[Provided records Boundary: Start]
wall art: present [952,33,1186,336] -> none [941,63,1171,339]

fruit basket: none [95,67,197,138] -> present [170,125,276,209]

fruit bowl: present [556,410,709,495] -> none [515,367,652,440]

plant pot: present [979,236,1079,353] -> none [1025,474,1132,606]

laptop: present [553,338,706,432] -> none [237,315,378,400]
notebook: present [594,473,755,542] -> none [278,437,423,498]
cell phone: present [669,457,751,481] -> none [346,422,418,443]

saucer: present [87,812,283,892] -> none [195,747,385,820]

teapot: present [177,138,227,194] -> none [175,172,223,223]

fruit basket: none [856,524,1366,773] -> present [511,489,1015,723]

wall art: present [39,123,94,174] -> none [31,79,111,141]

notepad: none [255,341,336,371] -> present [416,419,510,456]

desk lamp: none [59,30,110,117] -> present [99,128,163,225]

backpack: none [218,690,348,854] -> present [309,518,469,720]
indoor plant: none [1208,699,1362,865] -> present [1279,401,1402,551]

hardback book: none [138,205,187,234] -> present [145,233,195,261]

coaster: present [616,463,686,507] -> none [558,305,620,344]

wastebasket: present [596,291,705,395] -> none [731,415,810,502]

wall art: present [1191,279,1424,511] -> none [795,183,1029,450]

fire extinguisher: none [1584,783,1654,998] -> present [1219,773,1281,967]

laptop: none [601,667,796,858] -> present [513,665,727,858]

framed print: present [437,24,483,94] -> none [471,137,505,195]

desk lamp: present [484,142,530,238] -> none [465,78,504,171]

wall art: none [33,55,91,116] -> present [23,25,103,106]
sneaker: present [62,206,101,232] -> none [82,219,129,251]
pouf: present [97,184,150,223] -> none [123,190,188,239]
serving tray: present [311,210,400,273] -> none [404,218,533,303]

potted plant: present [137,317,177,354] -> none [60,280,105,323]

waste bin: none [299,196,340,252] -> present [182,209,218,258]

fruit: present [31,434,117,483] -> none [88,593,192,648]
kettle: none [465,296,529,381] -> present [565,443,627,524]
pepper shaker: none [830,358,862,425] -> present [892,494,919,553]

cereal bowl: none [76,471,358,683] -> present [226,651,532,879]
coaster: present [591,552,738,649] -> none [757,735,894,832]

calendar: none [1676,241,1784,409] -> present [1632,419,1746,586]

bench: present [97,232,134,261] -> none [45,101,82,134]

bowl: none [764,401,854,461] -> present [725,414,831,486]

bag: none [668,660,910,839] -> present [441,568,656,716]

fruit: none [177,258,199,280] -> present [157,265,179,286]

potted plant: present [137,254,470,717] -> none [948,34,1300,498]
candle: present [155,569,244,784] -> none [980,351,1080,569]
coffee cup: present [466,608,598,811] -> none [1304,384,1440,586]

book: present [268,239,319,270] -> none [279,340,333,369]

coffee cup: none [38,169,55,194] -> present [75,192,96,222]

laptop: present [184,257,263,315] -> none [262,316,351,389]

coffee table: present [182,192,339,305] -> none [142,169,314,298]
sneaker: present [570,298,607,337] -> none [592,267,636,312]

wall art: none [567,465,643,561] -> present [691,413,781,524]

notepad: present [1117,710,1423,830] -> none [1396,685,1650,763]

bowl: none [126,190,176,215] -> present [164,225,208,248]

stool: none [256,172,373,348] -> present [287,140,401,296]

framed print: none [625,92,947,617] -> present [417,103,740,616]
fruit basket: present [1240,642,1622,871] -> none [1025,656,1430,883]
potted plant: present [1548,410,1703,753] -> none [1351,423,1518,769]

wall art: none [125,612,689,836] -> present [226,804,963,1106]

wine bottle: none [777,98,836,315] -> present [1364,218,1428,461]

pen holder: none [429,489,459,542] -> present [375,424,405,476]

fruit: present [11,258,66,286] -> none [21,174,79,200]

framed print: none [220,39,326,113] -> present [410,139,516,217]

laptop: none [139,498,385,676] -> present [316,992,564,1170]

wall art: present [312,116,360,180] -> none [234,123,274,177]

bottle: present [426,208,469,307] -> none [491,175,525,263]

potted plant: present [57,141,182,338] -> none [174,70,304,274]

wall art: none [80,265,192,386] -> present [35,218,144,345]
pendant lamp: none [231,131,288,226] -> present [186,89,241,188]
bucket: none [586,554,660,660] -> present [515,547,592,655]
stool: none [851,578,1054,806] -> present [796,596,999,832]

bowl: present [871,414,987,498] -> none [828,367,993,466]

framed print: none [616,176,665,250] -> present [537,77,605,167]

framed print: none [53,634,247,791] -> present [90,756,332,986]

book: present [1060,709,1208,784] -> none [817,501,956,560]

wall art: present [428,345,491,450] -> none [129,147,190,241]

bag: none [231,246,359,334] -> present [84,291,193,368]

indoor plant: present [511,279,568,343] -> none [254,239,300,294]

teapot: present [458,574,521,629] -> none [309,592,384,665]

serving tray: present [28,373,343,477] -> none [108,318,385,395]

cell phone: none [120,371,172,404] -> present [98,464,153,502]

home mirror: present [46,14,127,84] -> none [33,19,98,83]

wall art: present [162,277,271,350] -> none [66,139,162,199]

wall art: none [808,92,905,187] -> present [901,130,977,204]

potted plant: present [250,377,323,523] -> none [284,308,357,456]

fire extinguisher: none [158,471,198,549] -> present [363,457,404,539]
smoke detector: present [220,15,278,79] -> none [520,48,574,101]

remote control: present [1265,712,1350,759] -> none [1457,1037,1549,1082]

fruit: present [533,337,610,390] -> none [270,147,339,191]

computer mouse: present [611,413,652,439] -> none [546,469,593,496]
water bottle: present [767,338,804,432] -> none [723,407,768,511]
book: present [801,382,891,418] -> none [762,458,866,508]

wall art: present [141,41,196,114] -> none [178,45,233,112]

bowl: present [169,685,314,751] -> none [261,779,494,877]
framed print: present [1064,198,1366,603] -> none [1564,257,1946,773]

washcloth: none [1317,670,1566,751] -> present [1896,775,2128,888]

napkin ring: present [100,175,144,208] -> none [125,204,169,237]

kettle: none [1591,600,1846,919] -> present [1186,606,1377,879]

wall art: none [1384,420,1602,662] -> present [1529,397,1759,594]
[Provided records Boundary: End]
Filter the lines above so that only those with the string "notepad" remain, then copy them.

Answer section –
notepad: none [255,341,336,371] -> present [416,419,510,456]
notepad: present [1117,710,1423,830] -> none [1396,685,1650,763]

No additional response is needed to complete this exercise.